How learning can change the course of evolution.

The interaction between phenotypic plasticity, e.g. learning, and evolution is an important topic both in Evolutionary Biology and Machine Learning. The evolution of learning is commonly studied in Evolutionary Biology, while the use of an evolutionary process to improve learning is of interest to the field of Machine Learning. This paper takes a different point of view by studying the effect of learning on the evolutionary process, the so-called Baldwin effect. A well-studied result in the literature about the Baldwin effect is that learning affects the speed of convergence of the evolutionary process towards some genetic configuration, which corresponds to the environment-induced plastic response. This paper demonstrates that learning can change the outcome of evolution, i.e., lead to a genetic configuration that does not correspond to the plastic response.

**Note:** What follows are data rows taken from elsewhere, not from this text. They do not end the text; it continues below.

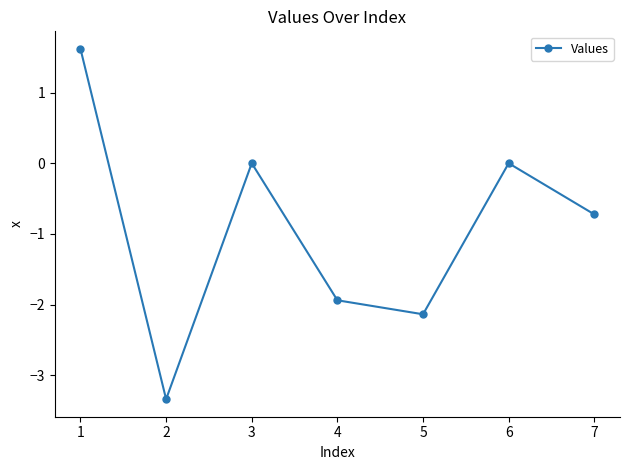

How many points are higher than both their immediate neighbors (excluding endpoints)?

2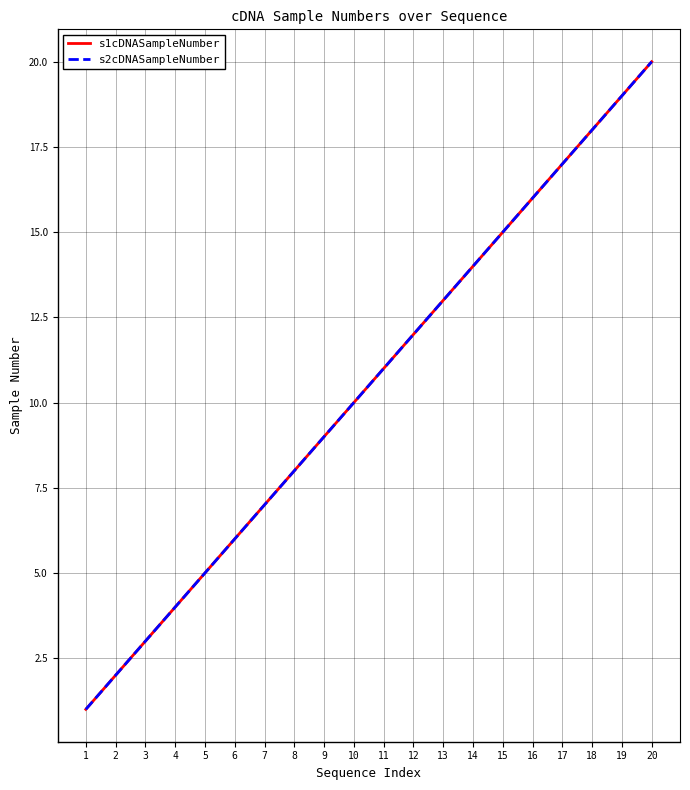

What is the value of the s1cDNASampleNumber point at the 8th from the left?

8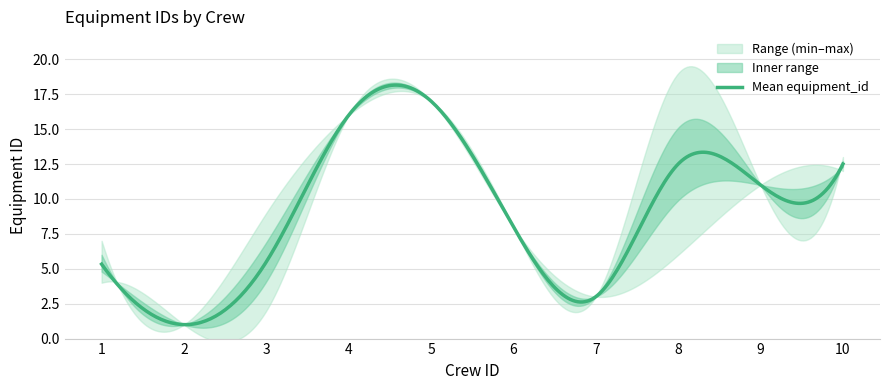

What is the ratio of the value at 6 to the value at 10?

0.6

Results are obtained both analytically and experimentally by means of an agent-based model of a foraging task, in an environment where the distribution of resources follows seasonal cycles and the foraging success on different resource types is conditioned by trade-offs that can be evolved and learned. This paper attempts to answer a question that has been overlooked: whether learning has an effect on what genotypic traits are evolved, i.e. the selection of a trait that enables a plastic response changes the selection pressure on a different trait, in what could be described as co-evolution between different traits in the same genome.